L’INTELLIGENZA ARTIFICIALE AL VAGLIO DEL REALISMO GNOSEOLOGICO
L’intelligenza artificiale (IA) rappresenta una delle più grandi sfide del nostro tempo, un’innovazione che promette di rivoluzionare la società e il modo in cui l’uomo interagisce con la realtà. Tuttavia, dietro i suoi apparenti benefici, si celano pericoli profondi, che toccano non solo l’ambito pratico, ma anche la dimensione etica e metafisica dell’essere umano. La filosofia medioevale, in particolare il pensiero di San Tommaso d’Aquino (1225-1274), ci offre una prospettiva utile per comprendere i limiti dell’IA. Egli affermava che l’intelletto umano possiede due capacità fondamentali: l’intellectus, che coglie immediatamente i principi primi della realtà, e il ratio, che li sviluppa attraverso la riflessione logica.
L’IA, per quanto avanzata, non possiede nulla di simile all’intellectus, poiché non intuisce la Verità, ma rielabora dati secondo schemi predefiniti. Detto diversamente, non possiede né coscienza né capacità di vera comprensione, ma solo di calcolo. Questa distinzione è essenziale per evidenziare la prima criticità dell’IA: la sua apparente razionalità non è vera intelligenza. Essa opera con modelli probabilistici, senza alcuna comprensione del bene e del male, della giustizia o della verità. Questo la rende pericolosa quando viene impiegata in ambiti decisionali cruciali, come la giustizia, la sanità o la sicurezza, poiché le sue risposte non nascono da un giudizio sulla realtá, ma da una fredda elaborazione statistica. Un altro rischio riguarda la perdita dell’autonomia umana.
L’IA rischia, infatti, di imporsi come una forza indipendente, in grado di condizionare la vita delle persone senza che esse ne comprendano il funzionamento.

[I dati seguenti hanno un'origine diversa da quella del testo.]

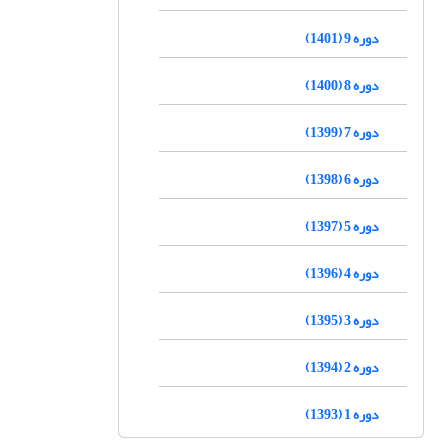
دوره 9 (1401)
دوره 8 (1400)
دوره 7 (1399)
دوره 6 (1398)
دوره 5 (1397)
دوره 4 (1396)
دوره 3 (1395)
دوره 2 (1394)
دوره 1 (1393)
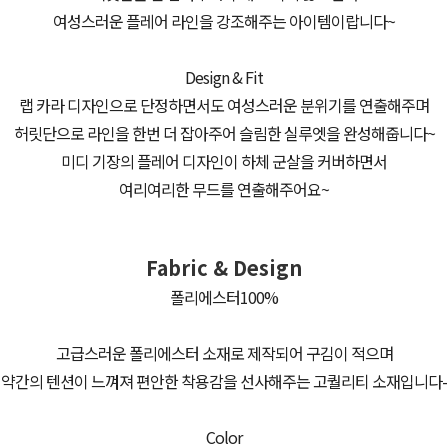
여성스러운 플레어 라인을 강조해주는 아이템이랍니다~
Design & Fit
랩 카라 디자인으로 단정하면서도 여성스러운 분위기를 연출해주며
허릿단으로 라인을 한번 더 잡아주어 슬림한 실루엣을 완성해줍니다~
미디 기장의 플레어 디자인이 하체 군살을 커버하면서
여리여리한 무드를 연출해주어요~
Fabric & Design
폴리에스터100%
고급스러운 폴리에스터 소재로 제작되어 구김이 적으며
약간의 텐션이 느껴져 편안한 착용감을 선사해주는 고퀄리티 소재입니다-
Color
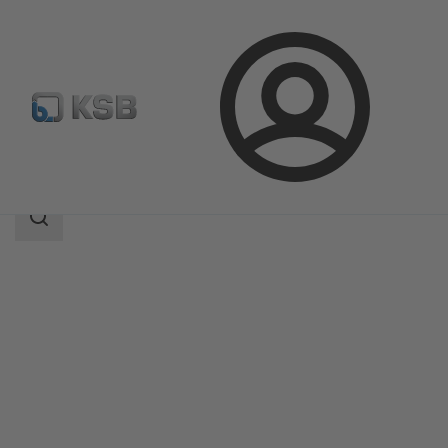
Login
Produkter
Produktkatalog
4RPS
Sökomfattning
Sökomfattning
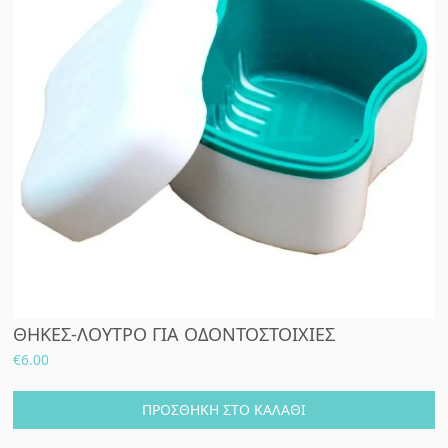
ΘΗΚΕΣ-ΛΟΥΤΡΟ ΓΙΑ ΟΔΟΝΤΟΣΤΟΙΧΙΕΣ
€
6.00
ΠΡΟΣΘΉΚΗ ΣΤΟ ΚΑΛΆΘΙ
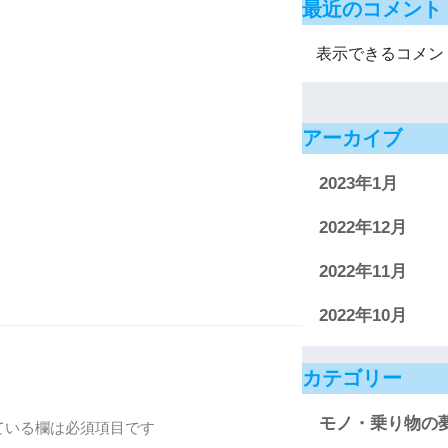
最近のコメント
表示できるコメン
アーカイブ
2023年1月
2022年12月
2022年11月
2022年10月
カテゴリー
モノ・乗り物の
ている欄は必須項目です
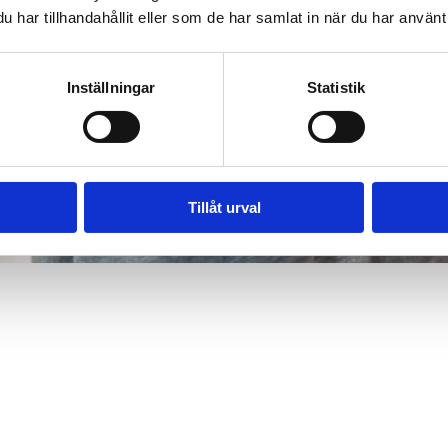
har tillhandahållit eller som de har samlat in när du har använt 
Inställningar
Statistik
Tillåt urval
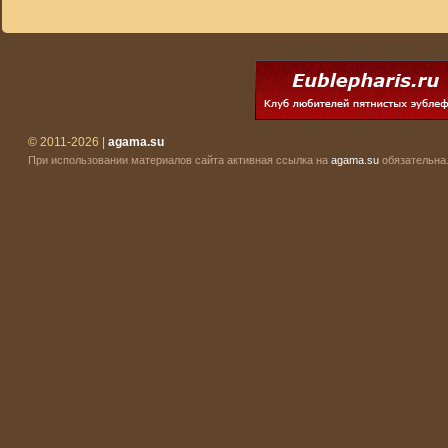
© 2011-2026 |
agama.su
При использовании материалов сайта активная ссылка на
agama.su
обязательна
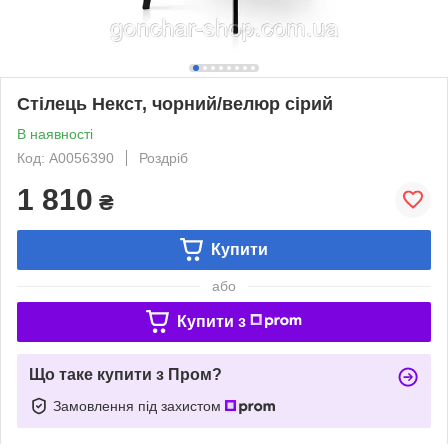
Стілець Некст, чорний/велюр сірий
В наявності
Код: А0056390
Роздріб
1 810
₴
Купити
або
Купити з
Що таке купити з Пром?
Замовлення під захистом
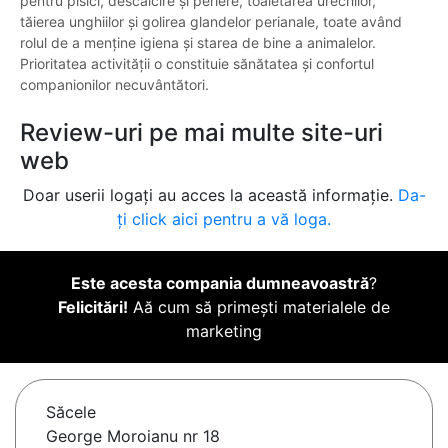
pentru pisici, descâlcire și periere, toaletarea urechilor,
tăierea unghiilor și golirea glandelor perianale, toate având
rolul de a menține igiena și starea de bine a animalelor.
Prioritatea activității o constituie sănătatea și confortul
companionilor necuvântători.
Review-uri pe mai multe site-uri
web
Doar userii logați au acces la această informație.
Da-
ți click aici pentru a vă loga.
Este acesta compania dumneavoastră
?
Felicitări!
Aă cum să primești materialele de
marketing
Săcele
George Moroianu nr 18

Gli algoritmi che regolano i social media, la finanza o il mercato del lavoro influenzano le nostre scelte in modo sottile, riducendo progressivamente la nostra libertà di giudizio. Ancora più inquietante è la prospettiva di un’umanità che si affida sempre più alle macchine per pensare al proprio posto. Secondo Sant’Agostino (354 d.C. – 430 d.C.), l’anima umana è capace di elevarsi alla conoscenza divina attraverso la contemplazione e la ricerca della Verità.
Tuttavia, se l’uomo delega il suo pensiero all’IA, rischia di perdere questa tensione verso l’alto, scivolando in una condizione di passività e conformismo. Invece di cercare il vero, egli potrebbe accontentarsi delle risposte rapide e preconfezionate offerte dalle macchine, dimenticando la profondità della riflessione filosofica e spirituale. Per correggere queste storture, occorre anzitutto recuperare una visione antropologica solida, che riaffermi la superiorità dell’intelligenza umana su quella artificiale.
L’IA deve essere considerata uno strumento, non un fine, e la sua progettazione deve essere guidata da principi etici chiari, che impediscano il suo utilizzo in modi disumanizzanti. Inoltre, è fondamentale tornare al realismo gnoseologico proprio del pensiero classico, affinché le nuove generazioni sviluppino una consapevolezza profonda idonea a dare un giudizio su quanto accade. Solo così potremo evitare che l’IA, invece di servire l’uomo, finisca per dominarlo.